• _What you should do_:
Without any images, write the data out exactly as it appears.

• _Extracted records_:
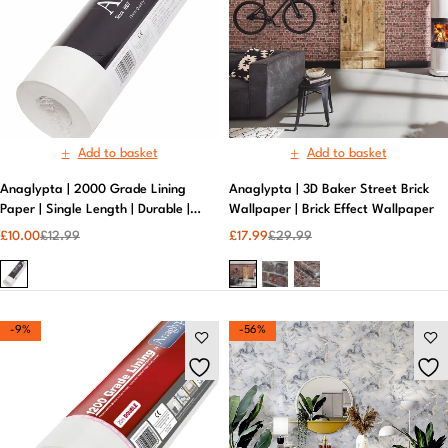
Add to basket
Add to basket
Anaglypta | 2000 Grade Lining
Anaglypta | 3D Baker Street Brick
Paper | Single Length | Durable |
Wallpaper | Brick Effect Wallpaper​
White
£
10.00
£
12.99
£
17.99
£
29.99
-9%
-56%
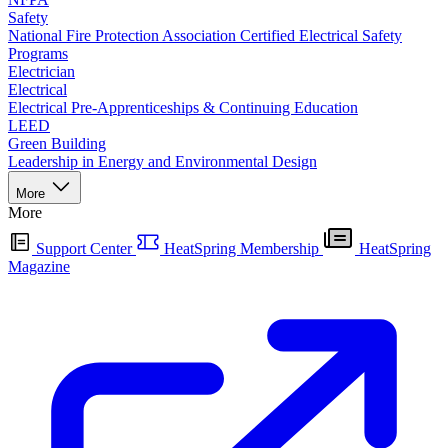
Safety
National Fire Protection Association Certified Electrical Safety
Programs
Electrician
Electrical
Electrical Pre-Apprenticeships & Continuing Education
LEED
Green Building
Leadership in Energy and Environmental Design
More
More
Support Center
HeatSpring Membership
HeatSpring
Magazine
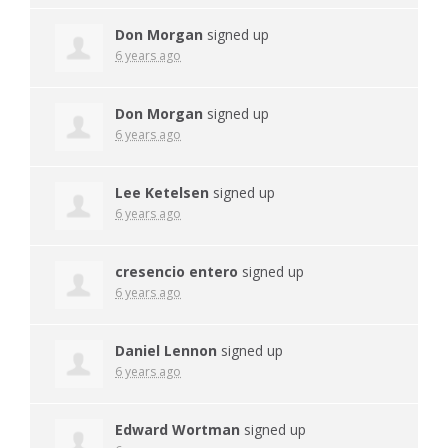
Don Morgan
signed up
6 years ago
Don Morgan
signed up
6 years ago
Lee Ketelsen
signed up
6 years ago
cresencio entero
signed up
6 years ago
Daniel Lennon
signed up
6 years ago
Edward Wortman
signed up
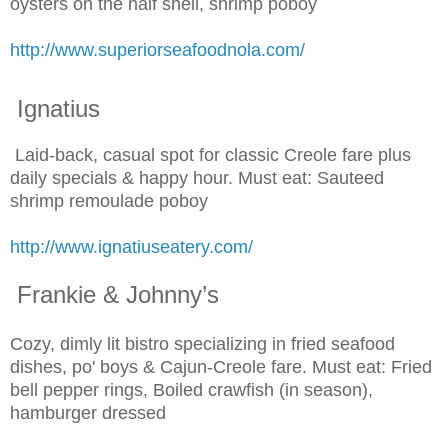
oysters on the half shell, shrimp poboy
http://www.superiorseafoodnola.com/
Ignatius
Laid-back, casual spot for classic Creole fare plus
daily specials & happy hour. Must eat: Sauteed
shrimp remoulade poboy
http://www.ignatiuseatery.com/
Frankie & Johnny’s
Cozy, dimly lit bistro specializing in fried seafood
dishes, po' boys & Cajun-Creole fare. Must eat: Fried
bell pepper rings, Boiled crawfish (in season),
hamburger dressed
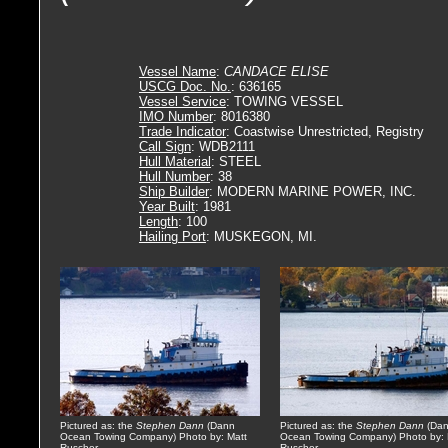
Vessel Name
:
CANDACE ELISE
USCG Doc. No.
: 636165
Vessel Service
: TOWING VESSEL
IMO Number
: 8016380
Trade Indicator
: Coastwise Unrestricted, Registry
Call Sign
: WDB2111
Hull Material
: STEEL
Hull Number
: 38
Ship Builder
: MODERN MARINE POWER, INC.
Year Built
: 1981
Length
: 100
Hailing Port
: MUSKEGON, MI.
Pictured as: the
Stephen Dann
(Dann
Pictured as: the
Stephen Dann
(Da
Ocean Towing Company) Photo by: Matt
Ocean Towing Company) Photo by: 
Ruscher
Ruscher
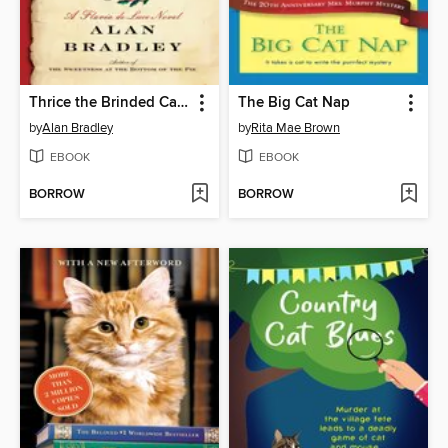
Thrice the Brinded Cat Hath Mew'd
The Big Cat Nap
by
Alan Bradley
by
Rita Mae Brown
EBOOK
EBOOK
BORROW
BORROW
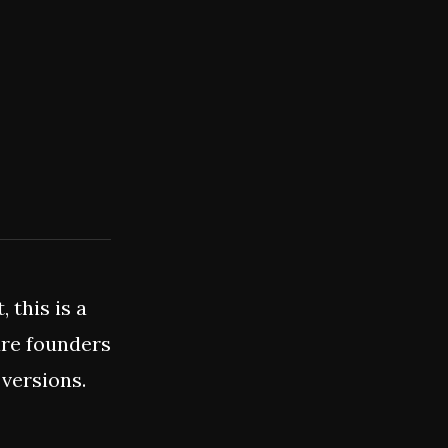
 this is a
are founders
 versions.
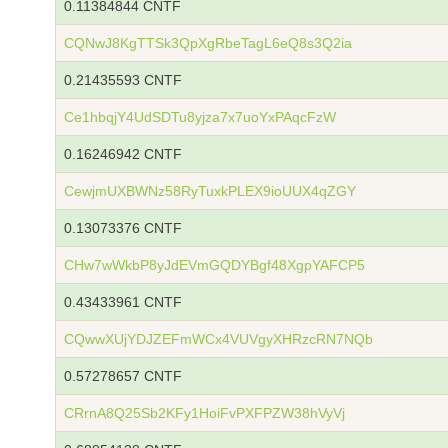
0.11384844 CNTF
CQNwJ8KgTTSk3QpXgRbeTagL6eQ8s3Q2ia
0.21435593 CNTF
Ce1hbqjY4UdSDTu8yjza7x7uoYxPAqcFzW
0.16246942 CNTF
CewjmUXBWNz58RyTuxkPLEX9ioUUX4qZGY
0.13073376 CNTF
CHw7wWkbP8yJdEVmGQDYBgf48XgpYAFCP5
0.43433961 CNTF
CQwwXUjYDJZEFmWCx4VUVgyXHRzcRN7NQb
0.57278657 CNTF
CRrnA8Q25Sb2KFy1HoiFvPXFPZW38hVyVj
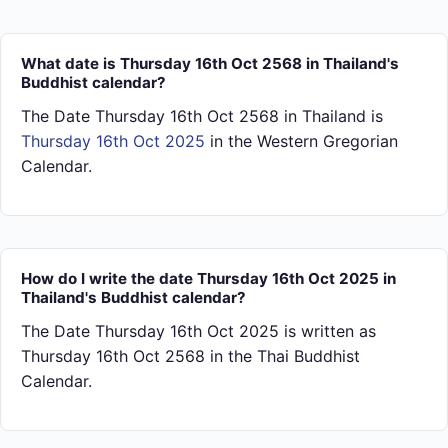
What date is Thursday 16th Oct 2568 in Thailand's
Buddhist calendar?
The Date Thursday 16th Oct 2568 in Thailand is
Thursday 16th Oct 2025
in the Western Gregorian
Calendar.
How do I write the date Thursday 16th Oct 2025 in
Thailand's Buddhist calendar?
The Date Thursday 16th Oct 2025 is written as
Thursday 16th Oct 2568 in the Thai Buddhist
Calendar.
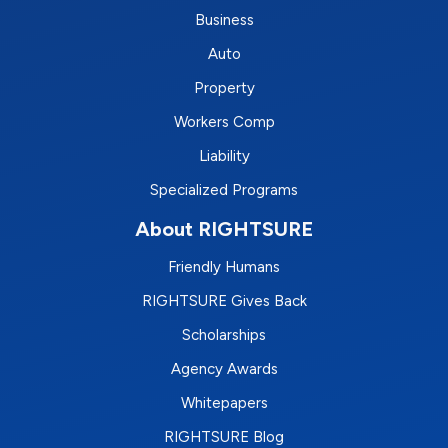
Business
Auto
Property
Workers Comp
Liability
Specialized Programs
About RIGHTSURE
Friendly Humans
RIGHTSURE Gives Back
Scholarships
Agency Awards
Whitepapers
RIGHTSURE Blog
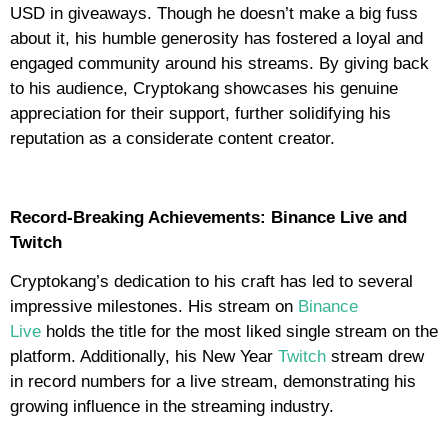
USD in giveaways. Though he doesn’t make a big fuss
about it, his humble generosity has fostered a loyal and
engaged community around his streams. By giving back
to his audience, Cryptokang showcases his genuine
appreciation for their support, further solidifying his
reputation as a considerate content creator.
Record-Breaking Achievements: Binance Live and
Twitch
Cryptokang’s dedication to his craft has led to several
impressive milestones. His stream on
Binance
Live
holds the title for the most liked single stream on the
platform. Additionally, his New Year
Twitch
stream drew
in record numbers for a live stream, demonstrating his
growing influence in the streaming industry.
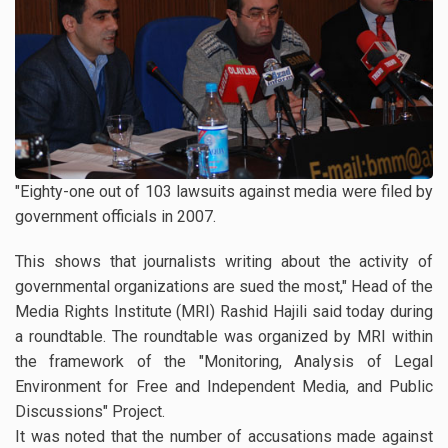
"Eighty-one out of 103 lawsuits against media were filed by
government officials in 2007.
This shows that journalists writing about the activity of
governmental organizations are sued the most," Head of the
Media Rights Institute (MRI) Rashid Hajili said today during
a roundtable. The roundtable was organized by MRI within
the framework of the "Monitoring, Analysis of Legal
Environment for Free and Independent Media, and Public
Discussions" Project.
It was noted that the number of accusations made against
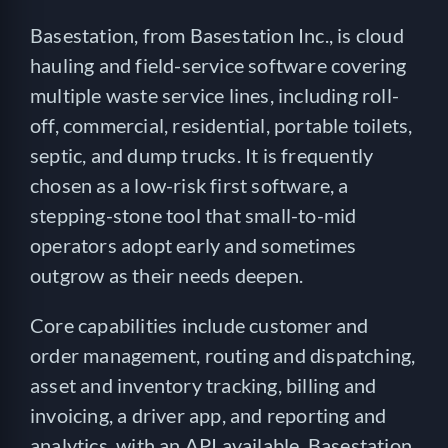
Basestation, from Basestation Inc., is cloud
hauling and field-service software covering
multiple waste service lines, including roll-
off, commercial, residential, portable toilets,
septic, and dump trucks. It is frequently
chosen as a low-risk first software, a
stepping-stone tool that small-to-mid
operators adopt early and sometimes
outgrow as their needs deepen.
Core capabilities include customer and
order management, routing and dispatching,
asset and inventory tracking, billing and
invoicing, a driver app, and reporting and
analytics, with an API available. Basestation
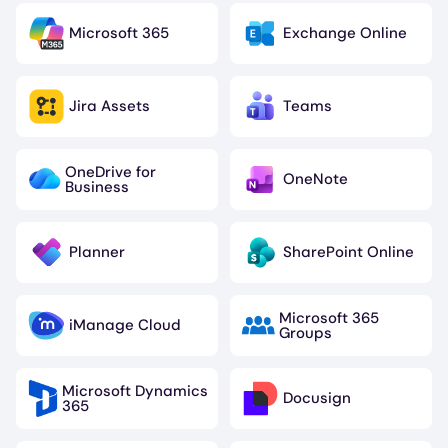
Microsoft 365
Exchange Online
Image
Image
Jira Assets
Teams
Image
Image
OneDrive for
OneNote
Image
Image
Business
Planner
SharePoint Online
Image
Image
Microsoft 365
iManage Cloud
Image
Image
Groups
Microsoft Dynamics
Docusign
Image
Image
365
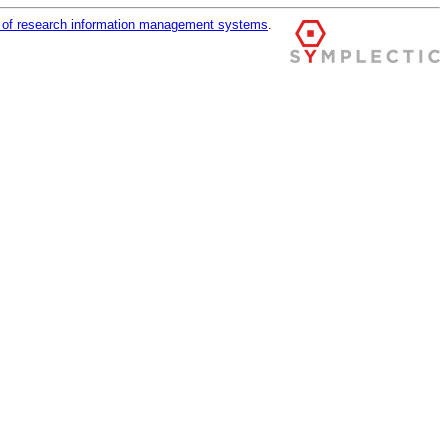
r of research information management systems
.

• _Response area_:
Add to basket
Add to basket
Anaglypta | 2000 Grade Lining
Anaglypta | 3D Baker Street Brick
Paper | Single Length | Durable |
Wallpaper | Brick Effect Wallpaper​
White
£
10.00
£
12.99
£
17.99
£
29.99
-9%
-56%
Safety
National Fire Protection Association Certified Electrical Safety
Programs
Electrician
Electrical
Electrical Pre-Apprenticeships & Continuing Education
LEED
Green Building
Leadership in Energy and Environmental Design
More
More
Support Center
HeatSpring Membership
HeatSpring
Magazine
Don Morgan
signed up
6 years ago
Don Morgan
signed up
6 years ago
Lee Ketelsen
signed up
6 years ago
cresencio entero
signed up
6 years ago
Daniel Lennon
signed up
6 years ago
Edward Wortman
signed up
oysters on the half shell, shrimp poboy
http://www.superiorseafoodnola.com/
Ignatius
Laid-back, casual spot for classic Creole fare plus
daily specials & happy hour. Must eat: Sauteed
shrimp remoulade poboy
http://www.ignatiuseatery.com/
Frankie & Johnny’s
Cozy, dimly lit bistro specializing in fried seafood
dishes, po' boys & Cajun-Creole fare. Must eat: Fried
bell pepper rings, Boiled crawfish (in season),
hamburger dressed
Vessel Name
:
CANDACE ELISE
USCG Doc. No.
: 636165
Vessel Service
: TOWING VESSEL
IMO Number
: 8016380
Trade Indicator
: Coastwise Unrestricted, Registry
Call Sign
: WDB2111
Hull Material
: STEEL
Hull Number
: 38
Ship Builder
: MODERN MARINE POWER, INC.
Year Built
: 1981
Length
: 100
Hailing Port
: MUSKEGON, MI.
Pictured as: the
Stephen Dann
(Dann
Pictured as: the
Stephen Dann
(Da
Ocean Towing Company) Photo by: Matt
Ocean Towing Company) Photo by: 
Ruscher
Ruscher
Thrice the Brinded Cat Hath Mew'd
The Big Cat Nap
by
Alan Bradley
by
Rita Mae Brown
EBOOK
EBOOK
BORROW
BORROW
 this is a
are founders
 versions.
0.11384844 CNTF
CQNwJ8KgTTSk3QpXgRbeTagL6eQ8s3Q2ia
0.21435593 CNTF
Ce1hbqjY4UdSDTu8yjza7x7uoYxPAqcFzW
0.16246942 CNTF
CewjmUXBWNz58RyTuxkPLEX9ioUUX4qZGY
0.13073376 CNTF
CHw7wWkbP8yJdEVmGQDYBgf48XgpYAFCP5
0.43433961 CNTF
CQwwXUjYDJZEFmWCx4VUVgyXHRzcRN7NQb
0.57278657 CNTF
CRrnA8Q25Sb2KFy1HoiFvPXFPZW38hVyVj
What date is Thursday 16th Oct 2568 in Thailand's
Buddhist calendar?
The Date Thursday 16th Oct 2568 in Thailand is
Thursday 16th Oct 2025
in the Western Gregorian
Calendar.
How do I write the date Thursday 16th Oct 2025 in
Thailand's Buddhist calendar?
The Date Thursday 16th Oct 2025 is written as
Thursday 16th Oct 2568 in the Thai Buddhist
Calendar.
Business
Auto
Property
Workers Comp
Liability
Specialized Programs
About RIGHTSURE
Friendly Humans
RIGHTSURE Gives Back
Scholarships
Agency Awards
Whitepapers
RIGHTSURE Blog
USD in giveaways. Though he doesn’t make a big fuss
about it, his humble generosity has fostered a loyal and
engaged community around his streams. By giving back
to his audience, Cryptokang showcases his genuine
appreciation for their support, further solidifying his
reputation as a considerate content creator.
Record-Breaking Achievements: Binance Live and
Twitch
Cryptokang’s dedication to his craft has led to several
impressive milestones. His stream on
Binance
Live
holds the title for the most liked single stream on the
platform. Additionally, his New Year
Twitch
stream drew
in record numbers for a live stream, demonstrating his
growing influence in the streaming industry.
"Eighty-one out of 103 lawsuits against media were filed by
government officials in 2007.
This shows that journalists writing about the activity of
governmental organizations are sued the most," Head of the
Media Rights Institute (MRI) Rashid Hajili said today during
a roundtable. The roundtable was organized by MRI within
the framework of the "Monitoring, Analysis of Legal
Environment for Free and Independent Media, and Public
Discussions" Project.
It was noted that the number of accusations made against
Basestation, from Basestation Inc., is cloud
hauling and field-service software covering
multiple waste service lines, including roll-
off, commercial, residential, portable toilets,
septic, and dump trucks. It is frequently
chosen as a low-risk first software, a
stepping-stone tool that small-to-mid
operators adopt early and sometimes
outgrow as their needs deepen.
Core capabilities include customer and
order management, routing and dispatching,
asset and inventory tracking, billing and
invoicing, a driver app, and reporting and
analytics, with an API available. Basestation
Microsoft 365
Exchange Online
Image
Image
Jira Assets
Teams
Image
Image
OneDrive for
OneNote
Image
Image
Business
Planner
SharePoint Online
Image
Image
Microsoft 365
iManage Cloud
Image
Image
Groups
Microsoft Dynamics
Docusign
Image
Image
365
r of research information management systems
.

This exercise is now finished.